Ekmek Türevleri: Başta ekmek olmak üzere diğer karbonhidrat kaynakları da bu besin grubuna aittir. Sadece yetişkinler değil çocuklar da beyaz ekmek yerine tam tahıllı ekmekleri tüketmelidir. Tam tahıllı un, az işlenmiş olduğundan besin öğeleri açısından daha zengindir. Pirinç yerine bulgur tüketmek de iyi bir alternatiftir. Kilo almaya eğilimli çocuklarda bu besinleri tamamen kaldırmak yerine daha küçük porsiyonlar şeklinde verilmelidir. Kuru baklagiller olarak adlandırılan kuru fasulye, nohut ve mercimek haftada 2-3 kez çocuklara mutlaka verilmelidir. Kuru baklagiller çorba, salata veya sulu yemek şeklinde hazırlanabilir. Çocukların bağırsaklarının düzgün çalışması için lifli besinler oldukça önem taşır.

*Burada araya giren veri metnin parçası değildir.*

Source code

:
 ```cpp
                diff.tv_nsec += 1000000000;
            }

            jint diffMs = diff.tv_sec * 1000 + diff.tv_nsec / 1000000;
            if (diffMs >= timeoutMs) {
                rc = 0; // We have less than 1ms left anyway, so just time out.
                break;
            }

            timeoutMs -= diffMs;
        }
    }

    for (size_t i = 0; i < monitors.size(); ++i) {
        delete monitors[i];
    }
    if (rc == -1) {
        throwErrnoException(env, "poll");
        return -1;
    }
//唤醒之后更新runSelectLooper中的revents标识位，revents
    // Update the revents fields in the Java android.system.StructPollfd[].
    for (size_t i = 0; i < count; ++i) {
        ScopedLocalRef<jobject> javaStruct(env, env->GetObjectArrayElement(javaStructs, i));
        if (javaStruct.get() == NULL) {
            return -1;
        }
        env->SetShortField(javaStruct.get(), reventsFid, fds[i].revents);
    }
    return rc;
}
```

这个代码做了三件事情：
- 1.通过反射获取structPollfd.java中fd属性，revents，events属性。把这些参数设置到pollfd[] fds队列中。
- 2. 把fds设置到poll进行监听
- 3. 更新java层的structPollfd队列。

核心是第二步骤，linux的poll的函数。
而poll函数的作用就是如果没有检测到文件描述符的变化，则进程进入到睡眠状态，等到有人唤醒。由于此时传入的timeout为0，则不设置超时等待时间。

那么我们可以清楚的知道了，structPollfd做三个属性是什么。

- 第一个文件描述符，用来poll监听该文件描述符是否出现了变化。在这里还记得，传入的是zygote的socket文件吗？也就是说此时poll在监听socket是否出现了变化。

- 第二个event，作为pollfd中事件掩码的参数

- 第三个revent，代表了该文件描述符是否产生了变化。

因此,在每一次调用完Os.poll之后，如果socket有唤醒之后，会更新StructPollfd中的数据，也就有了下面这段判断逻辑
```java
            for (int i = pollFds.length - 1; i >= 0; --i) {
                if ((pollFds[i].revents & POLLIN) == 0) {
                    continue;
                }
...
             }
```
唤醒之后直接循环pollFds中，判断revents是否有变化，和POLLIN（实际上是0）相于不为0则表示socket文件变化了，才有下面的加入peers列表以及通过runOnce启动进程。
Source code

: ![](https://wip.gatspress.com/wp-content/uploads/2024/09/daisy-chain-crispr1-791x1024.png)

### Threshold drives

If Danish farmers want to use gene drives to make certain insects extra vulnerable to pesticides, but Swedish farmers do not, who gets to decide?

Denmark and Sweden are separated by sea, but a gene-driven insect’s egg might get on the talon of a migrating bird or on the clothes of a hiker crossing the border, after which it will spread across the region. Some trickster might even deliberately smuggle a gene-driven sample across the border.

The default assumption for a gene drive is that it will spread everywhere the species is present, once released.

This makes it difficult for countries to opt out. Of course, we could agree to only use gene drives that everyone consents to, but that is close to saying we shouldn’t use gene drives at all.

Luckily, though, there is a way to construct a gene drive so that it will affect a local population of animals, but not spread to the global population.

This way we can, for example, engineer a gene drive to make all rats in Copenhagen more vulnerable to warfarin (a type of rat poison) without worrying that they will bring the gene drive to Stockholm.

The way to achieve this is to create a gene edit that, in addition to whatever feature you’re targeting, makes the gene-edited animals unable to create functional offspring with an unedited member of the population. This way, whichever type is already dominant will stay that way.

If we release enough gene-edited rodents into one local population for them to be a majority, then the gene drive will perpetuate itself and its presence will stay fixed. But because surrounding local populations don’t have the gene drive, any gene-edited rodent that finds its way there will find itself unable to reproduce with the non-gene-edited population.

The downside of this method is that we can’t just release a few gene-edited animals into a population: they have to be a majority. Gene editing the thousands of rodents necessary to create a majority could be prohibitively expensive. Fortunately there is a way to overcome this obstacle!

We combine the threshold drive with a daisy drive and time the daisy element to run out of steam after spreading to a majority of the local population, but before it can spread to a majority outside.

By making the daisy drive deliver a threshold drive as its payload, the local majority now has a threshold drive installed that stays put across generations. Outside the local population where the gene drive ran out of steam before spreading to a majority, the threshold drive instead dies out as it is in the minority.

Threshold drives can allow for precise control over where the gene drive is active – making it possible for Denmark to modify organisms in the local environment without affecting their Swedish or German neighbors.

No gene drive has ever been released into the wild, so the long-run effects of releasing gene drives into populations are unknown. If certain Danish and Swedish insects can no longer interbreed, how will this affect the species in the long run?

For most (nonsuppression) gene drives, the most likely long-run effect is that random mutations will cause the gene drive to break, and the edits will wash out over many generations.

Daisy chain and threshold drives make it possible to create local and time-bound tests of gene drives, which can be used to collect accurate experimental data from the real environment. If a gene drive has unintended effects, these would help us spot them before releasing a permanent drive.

Sıvı ihtiyacı için sadece su yeter

Çocukların sıvı ihtiyaçlarını mümkün olduğu kadar sudan karşılamaları sağlanmalıdır. Son dönemde soğuk buzlu çaylar çocukların en favori içecekleridir. Ancak kafein ve şeker içerdiklerinden dikkat edilmelidir çünkü kolay kilo almalarına yol açabilir. Enerji içeceklerini tüketmelerini önleyerek de çocuğun fazla kilo alması önlenebilir. Tuz tüketiminde ise, çocukların fazla tuza ihtiyaçları yoktur. Besinlerin bileşiminde tuz olduğundan, yemeklere az tuz konması yeterlidir. Kullanılan tuzun da iyotlu olmasına özen gösterilmelidir. Eğer çocuk çok tuzlu yemeye alışırsa, ileriki yaşlarda yüksek tansiyon riski ile karşılaşabilir.